使数组填充为0，并使if()和if不是0 - put 1。

So I need information what is more efficiency: 1. Put every element "0" and "1" to empty array or 2. Make if() (efficiency of 'if') and then put only "1" element.

## 3 个解决方案

### #1

2

• empty() does not initialize the memory, therefore your array will be filled with garbage and you will have to initialize all cells.
• empty()没有初始化内存，因此数组将被填满垃圾，必须初始化所有单元格。
• zeros() initializes everything to 0. Therefore, if your final result includes lots of zeros, this will save you the time to set all those array cells to zero manually.
• 0()初始化为0。因此，如果最终结果包含大量的0，这将节省您手动将所有这些数组单元格设置为0的时间。

I would go with zeros(). The performance bottleneck will be your python for loop anyway.
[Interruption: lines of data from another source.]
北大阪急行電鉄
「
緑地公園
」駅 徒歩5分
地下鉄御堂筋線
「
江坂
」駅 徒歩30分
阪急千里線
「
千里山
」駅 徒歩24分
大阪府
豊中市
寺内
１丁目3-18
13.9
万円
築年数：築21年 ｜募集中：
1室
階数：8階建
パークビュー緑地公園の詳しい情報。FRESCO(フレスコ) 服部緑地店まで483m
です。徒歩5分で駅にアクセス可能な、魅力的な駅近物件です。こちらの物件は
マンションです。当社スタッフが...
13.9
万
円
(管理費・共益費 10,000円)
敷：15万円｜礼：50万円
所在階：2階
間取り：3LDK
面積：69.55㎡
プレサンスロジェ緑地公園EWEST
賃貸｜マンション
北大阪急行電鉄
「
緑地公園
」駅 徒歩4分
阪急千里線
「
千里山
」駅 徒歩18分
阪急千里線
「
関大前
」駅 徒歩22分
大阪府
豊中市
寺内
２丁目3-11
Fortunately, Numpy now as a JIT compiler, which can turn your crummy and slow python for loop into machine code:

http://numba.pydata.org/

http://numba.pydata.org/

I tried it. It's a bit rough around the edges, but the speedups can be quite spectacular compared to bare python code. Of course the best choice is to vectorize using numpy, but you don't always have a choice.

### #2

1

``````Ae = np.empty(10000)
A0 = np.zeros((10000)
``````

differ slightly in how memory is initially allocated. But any differences in time will be minor if you go on and do something like

``````for i in range(10000):
Ae[i] = <some calc>
``````

or

``````for i in range(10000):
val = <some calc>
if val>0:
A0[i] = val
``````

If I had to loop like this, I'd go ahead and use `np.zeros`, and also use the unconditional assignment. It keeps the code simpler, and compared to everything else that is going on, the time differences will be minor.

Sample times:

``````In : def foo0(N):
...:     A = np.empty(N,int)
...:     for i in range(N):
...:         A[i] = np.random.randint(0,2)
...:     return A
...:
In : def foo1(N):
...:     A = np.zeros(N,int)
...:     for i in range(N):
...:         val = np.random.randint(0,2)
...:         if val:
...:             A[i] = val
...:     return A
...:
``````

3 ways of assigning 10 0/1 values

``````In : foo0(10)
Out: array([0, 0, 1, 0, 0, 1, 0, 1, 1, 0])
In : foo1(10)
Out: array([0, 1, 1, 1, 1, 1, 1, 1, 0, 0])
In : np.random.randint(0,2,10)
Out: array([0, 1, 1, 0, 1, 1, 1, 0, 0, 1])
``````

times:

``````In : timeit foo0(1000)
100 loops, best of 3: 4.06 ms per loop
In : timeit foo1(1000)
100 loops, best of 3: 3.95 ms per loop
In : timeit np.random.randint(0,2,1000)
... cached.
100000 loops, best of 3: 13.6 µs per loop
``````

The 2 loop times are nearly the same.

### #3

1

It is better to create array of zeros and fill it using if-else. Even conditions makes slow your code, reshaping empty array or concatenating it with new vectors each iteration of loop is more slower operation, because each time new array of new size is created and old array is copied there together with new vector value by value.